RESEARCH
CELL CYCLE QUIESCENCE
During development, cells enter and exit quiescence in response to developmental cues or nutrient signaling. Failure of cells to quiesce results in tumorogenesis, whereas premature quiescence establishment can lead to developmental arrest.
Most prior work has focused on the G0 quiescent state that is established after cells exit mitosis. However, certain stem cell populations quiesce at the G2 stage of the cell cycle, right after the completion of DNA replication. But despite its emerging prevalence across a wide evolutionary spectrum, the mechanisms that allow for the establishment of G2 quiescence and how cells exit the G2 quiescence state to resume proliferation remain understudied.
The nascent C. elegans germline presents a unique opportunity to study G2 quiescence in the context of a physiologically regulated tissue. In C. elegans, two germ cell precursors are born during embryogenesis, at about the 100-cell stage, replicate their DNA and then enter a quiescent G2 state for the remainder of embryogenesis. After hatching, these precursors remain quiescent until the larva gains access to food, after which germ cells enter mitosis and divide.
Using a combination of cell biology, proteomics, genetic screens and developmental analyses we are aiming to answer three key questions:
1. What mechanisms control entry into G2 quiescence?
2. How does external signaling regulate exit from G2 quiescence?
3. How do these signals interface with the cell cycle?
MITOSIS AND EMBRYONIC DEVELOPMENT
C. elegans zygote
GFP::tubulin, mCherry::Histone
C. elegans embryo development
DIC, mCherry::Histone
The development of an embryo depends on the fertilization of an oocyte, which undergoes multiple rounds of mitotic divisions, differentiation, and tissue formation, eventually leading to a fully developed organism. Unraveling the complex signaling networks that coordinate cell division and differentiation during early embryogenesis is crucial to our understanding of early developmental disorders, particularly those of unknown etiology.
Interestingly, the specialization of the cell cycle machinery in embryogenesis is crucial for normal development. The mitotic machinery is essential for events that lead to the specification of cell fate determinants critical for cell differentiation, such as those controlling spindle orientation and asymmetric cell division. Moreover, it plays a crucial role in the expression of cell fate determinants during early embryogenesis by controlling early embryonic translation. The C. elegans embryo, with its fast development time and its conserved molecular pathways, serves as a perfect model to answer these questions.
Using a combination of biochemistry, genetics and live-cell imaging we are working on understanding:
1. What mechanisms ensure rapid mitotic divisions during embryogenesis?
1. How do mitotic control mechanisms integrate with the embryonic development program?
2. What is the importance of mitotic timing control in development?
MITOSIS AND CANCER
Human mitotic cell
Ndc80, ACA
Effect of spindle checkpoint inactivation in human cells
SiR-DNA
Mitosis is an anti-cancer target. Indeed, classical chemotherapy drugs interfere with microtubule dynamics, causing cancer cells to either arrest in mitosis or exit with massive chromosome segregation errors, both of which result in cell death by apoptosis. However, these so-called anti-mitotic drugs indiscriminately target all dividing cells, including stem cells in epithelia and bone marrow. Thus, there is a need to develop novel anti-mitotic cancer therapies with reduced side effects by exploiting cancer-specific mitotic vulnerabilities. Interestingly, cancer cells face several mitotic challenges due to their whole genome duplication and/or pathway missregulation, which often result in chromosomal instability. These challenges present unique opportunities for targeting cancer-specific mitotic mechanisms.

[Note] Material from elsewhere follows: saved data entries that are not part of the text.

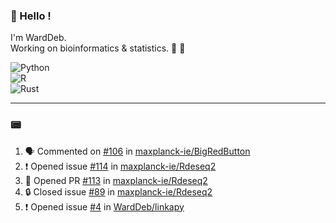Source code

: ### :robot: Hello !

I'm WardDeb.  
Working on bioinformatics & statistics. 🧬 🧪  

![Python](https://img.shields.io/badge/python-3670A0?style=for-the-badge&logo=python&logoColor=ffdd54)  
![R](https://img.shields.io/badge/r-%23276DC3.svg?style=for-the-badge&logo=r&logoColor=white)  
![Rust](https://img.shields.io/badge/rust-%23000000.svg?style=for-the-badge&logo=rust&logoColor=white)  

---

### :pager:

<!--START_SECTION:activity-->
1. 🗣 Commented on [#106](https://github.com/maxplanck-ie/BigRedButton/issues/106#issuecomment-2915672081) in [maxplanck-ie/BigRedButton](https://github.com/maxplanck-ie/BigRedButton)
2. ❗ Opened issue [#114](https://github.com/maxplanck-ie/Rdeseq2/issues/114) in [maxplanck-ie/Rdeseq2](https://github.com/maxplanck-ie/Rdeseq2)
3. 💪 Opened PR [#113](https://github.com/maxplanck-ie/Rdeseq2/pull/113) in [maxplanck-ie/Rdeseq2](https://github.com/maxplanck-ie/Rdeseq2)
4. 🔒 Closed issue [#89](https://github.com/maxplanck-ie/Rdeseq2/issues/89) in [maxplanck-ie/Rdeseq2](https://github.com/maxplanck-ie/Rdeseq2)
5. ❗ Opened issue [#4](https://github.com/WardDeb/linkapy/issues/4) in [WardDeb/linkapy](https://github.com/WardDeb/linkapy)
<!--END_SECTION:activity-->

Inspired by recent work translating findings from C. elegans to human cultured cells, we are investigating differences between normal and cancer cells in terms of their mitotic regulation. Our goal is to gain insights into how mitotic pathways differentially control cancer cell division, with the long-term aim of facilitating the development of more specific anti-mitotic drugs with reduced toxicity profiles.
Using a combination of cell biology, proteomics, live imaging microscopy and CRISPR-Cas9 screens, we aim to understand:
1. Are there differences in mitotic timing control between transformed and non-transformed cells?
2. Can we exploit novel mitotic vulnerabilities to selectively target cancer cells?